Die Füße liefern erste Hinweise darauf, ob eine Nervenschädigung durch Diabetes vorliegt. Foto: djd/Wörwag Pharma

Immer mehr Menschen leiden an Diabetes mellitus: Eng mit dieser Stoffwechselerkrankung verknüpft, ist auch die sogenannte diabetische Neuropathie. Hierbei werden die Nerven durch die aggressiven Abbauprodukte des erhöhten Blutzuckers allmählich in Mitleidenschaft gezogen. Erste Anzeichen für eine diabetische Neuropathie kann eine Fußuntersuchung aufdecken.

Die Krux:  Oftmals bleibt diese Störung der Nerven unerkannt. Laut einer aktuellen Studie, ist nur einer von zehn Neuropathie-Patienten zwischen 61 und 82 Jahren über seine Erkrankung informiert. Neudiabetiker tappen sogar völlig im Dunkeln.

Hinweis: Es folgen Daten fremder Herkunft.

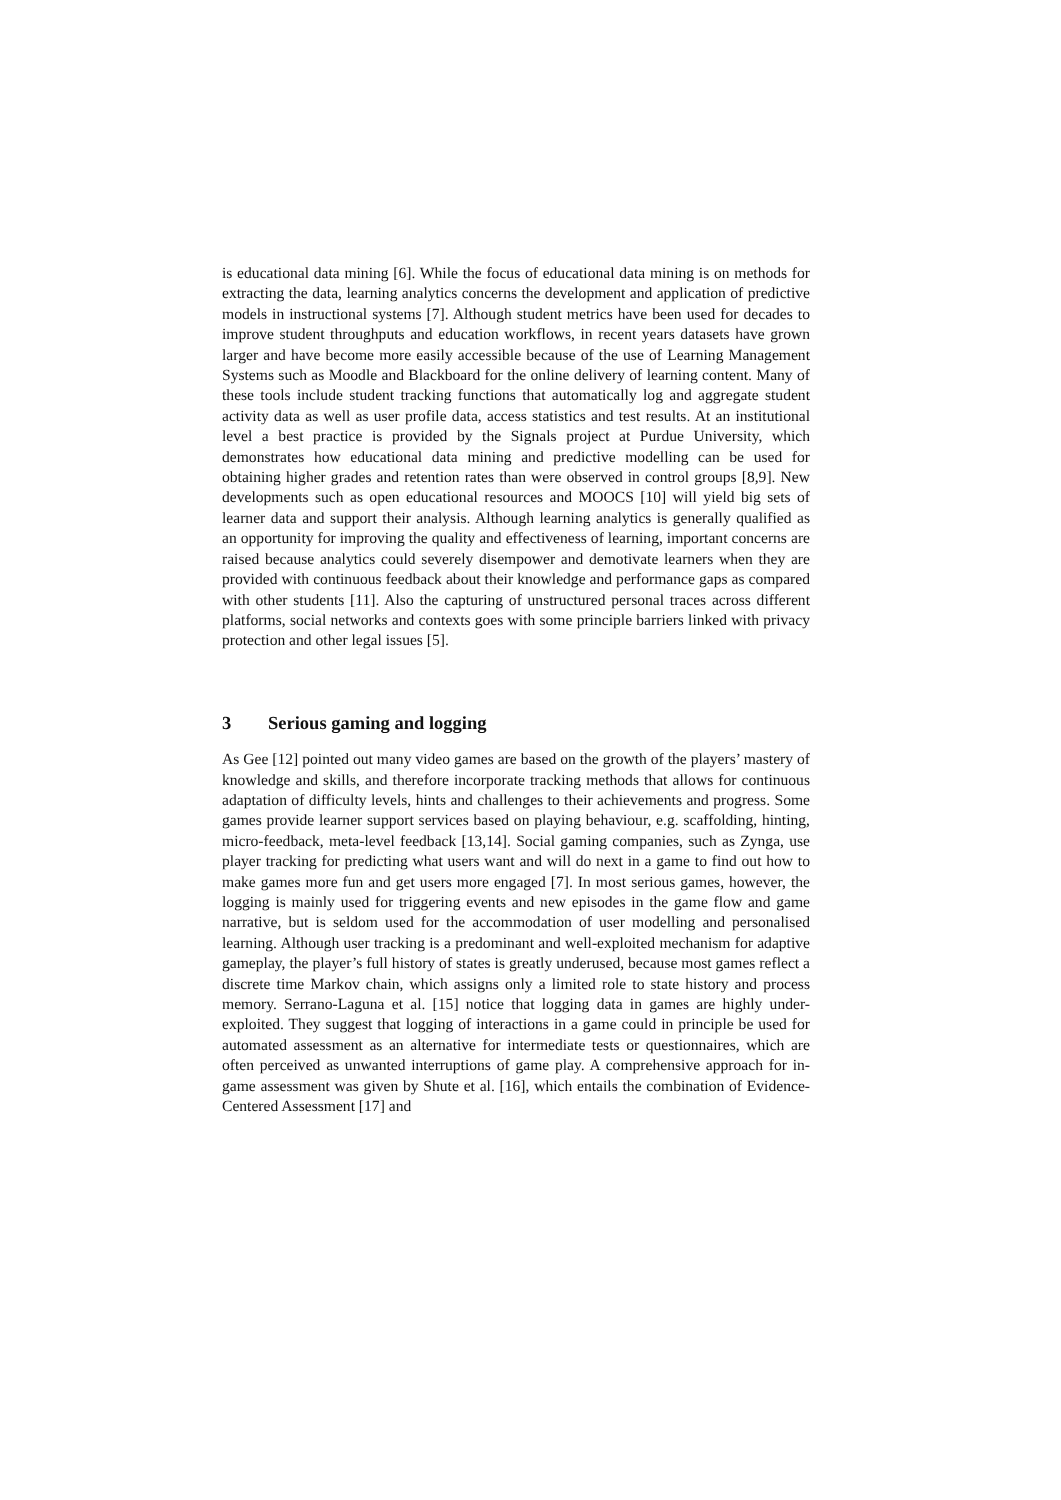is educational data mining [6]. While the focus of educational data mining is on methods for extracting the data, learning analytics concerns the development and application of predictive models in instructional systems [7]. Although student metrics have been used for decades to improve student throughputs and education workflows, in recent years datasets have grown larger and have become more easily accessible because of the use of Learning Management Systems such as Moodle and Blackboard for the online delivery of learning content. Many of these tools include student tracking functions that automatically log and aggregate student activity data as well as user profile data, access statistics and test results. At an institutional level a best practice is provided by the Signals project at Purdue University, which demonstrates how educational data mining and predictive modelling can be used for obtaining higher grades and retention rates than were observed in control groups [8,9]. New developments such as open educational resources and MOOCS [10] will yield big sets of learner data and support their analysis. Although learning analytics is generally qualified as an opportunity for improving the quality and effectiveness of learning, important concerns are raised because analytics could severely disempower and demotivate learners when they are provided with continuous feedback about their knowledge and performance gaps as compared with other students [11]. Also the capturing of unstructured personal traces across different platforms, social networks and contexts goes with some principle barriers linked with privacy protection and other legal issues [5].
3 Serious gaming and logging
As Gee [12] pointed out many video games are based on the growth of the players’ mastery of knowledge and skills, and therefore incorporate tracking methods that allows for continuous adaptation of difficulty levels, hints and challenges to their achievements and progress. Some games provide learner support services based on playing behaviour, e.g. scaffolding, hinting, micro-feedback, meta-level feedback [13,14]. Social gaming companies, such as Zynga, use player tracking for predicting what users want and will do next in a game to find out how to make games more fun and get users more engaged [7]. In most serious games, however, the logging is mainly used for triggering events and new episodes in the game flow and game narrative, but is seldom used for the accommodation of user modelling and personalised learning. Although user tracking is a predominant and well-exploited mechanism for adaptive gameplay, the player’s full history of states is greatly underused, because most games reflect a discrete time Markov chain, which assigns only a limited role to state history and process memory. Serrano-Laguna et al. [15] notice that logging data in games are highly under-exploited. They suggest that logging of interactions in a game could in principle be used for automated assessment as an alternative for intermediate tests or questionnaires, which are often perceived as unwanted interruptions of game play. A comprehensive approach for in-game assessment was given by Shute et al. [16], which entails the combination of Evidence-Centered Assessment [17] and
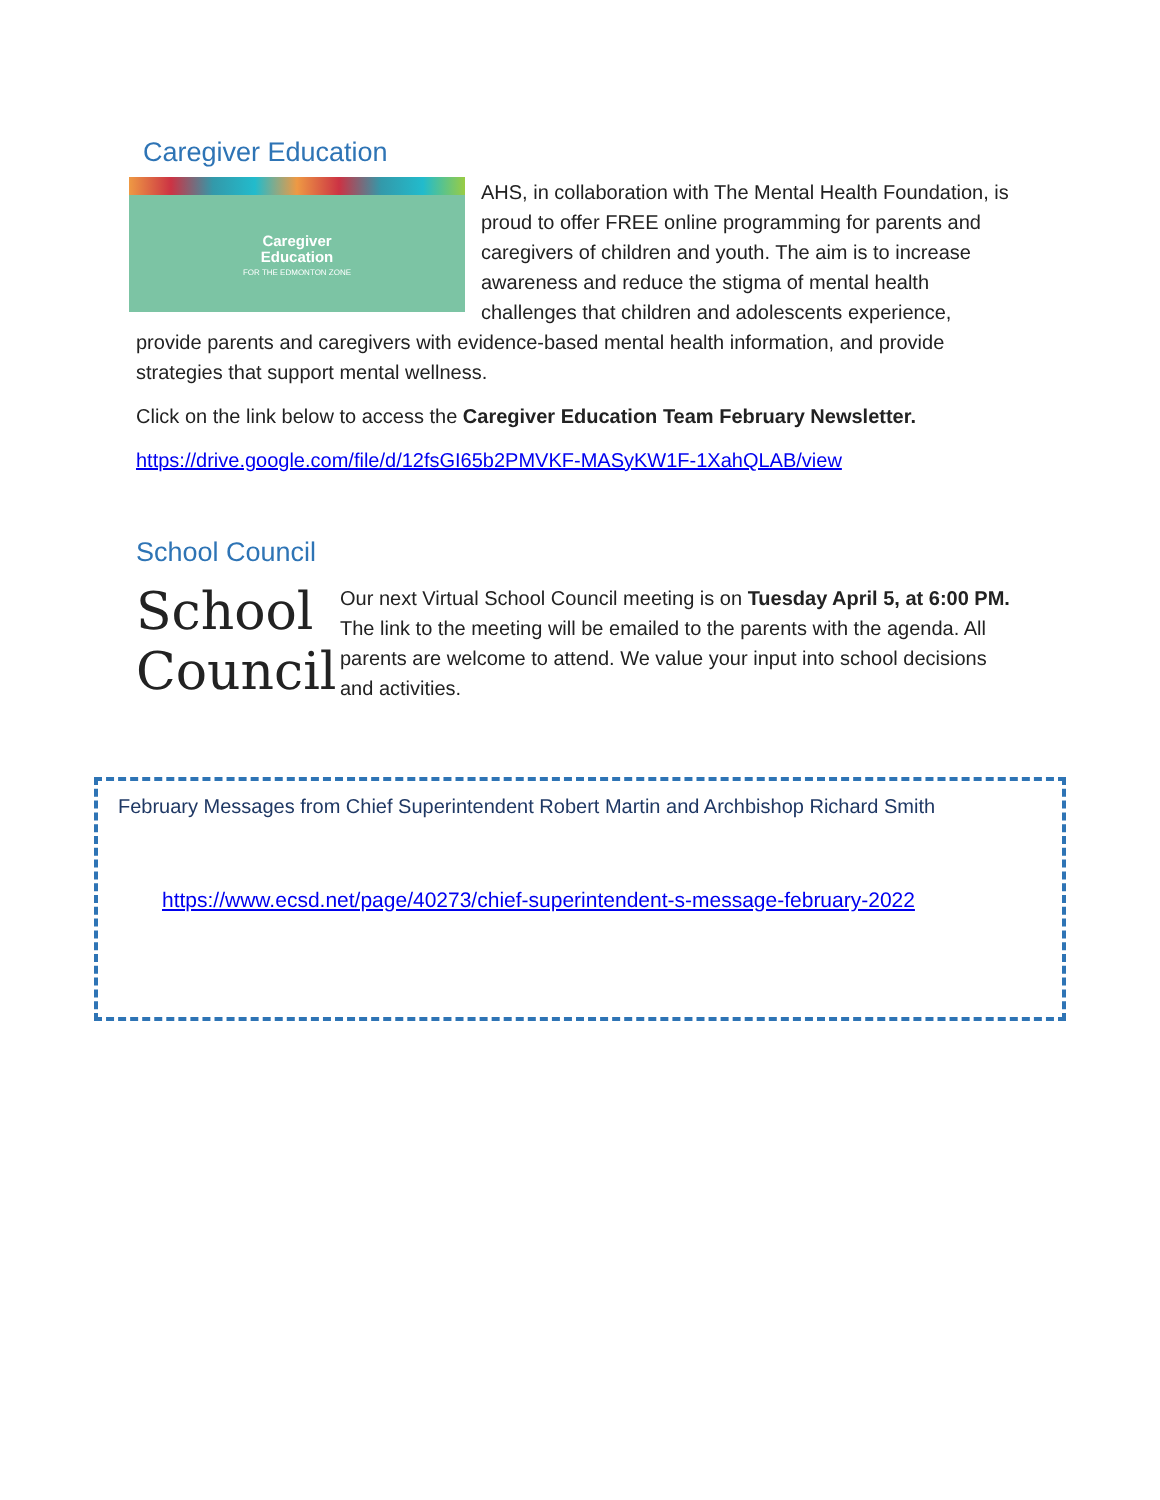Caregiver Education
Caregiver
Education
FOR THE EDMONTON ZONE
AHS, in collaboration with The Mental Health Foundation, is proud to offer FREE online programming for parents and caregivers of children and youth. The aim is to increase awareness and reduce the stigma of mental health challenges that children and adolescents experience, provide parents and caregivers with evidence-based mental health information, and provide strategies that support mental wellness.
Click on the link below to access the Caregiver Education Team February Newsletter.
https://drive.google.com/file/d/12fsGI65b2PMVKF-MASyKW1F-1XahQLAB/view
School Council
School
Council
Our next Virtual School Council meeting is on Tuesday April 5, at 6:00 PM. The link to the meeting will be emailed to the parents with the agenda. All parents are welcome to attend. We value your input into school decisions and activities.
February Messages from Chief Superintendent Robert Martin and Archbishop Richard Smith
https://www.ecsd.net/page/40273/chief-superintendent-s-message-february-2022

Dabei machen einfache Tests eine Frühdiagnose möglich: Hierbei werden die Füße auf ihr Temperatur-, Vibrations- und Berührungsempfinden untersucht. Typische Symptome für eine diabetische Neuropathie können ein Kribbeln sowie ein Taubheits- oder Pelzigkeitsgefühl in den Füßen sein.
Ein gut eingestellter Blutzucker und ein Bluthochdruck im grünen Bereich minimieren das Risiko, von einer diabetischen Neuropathie heimgesucht zu werden.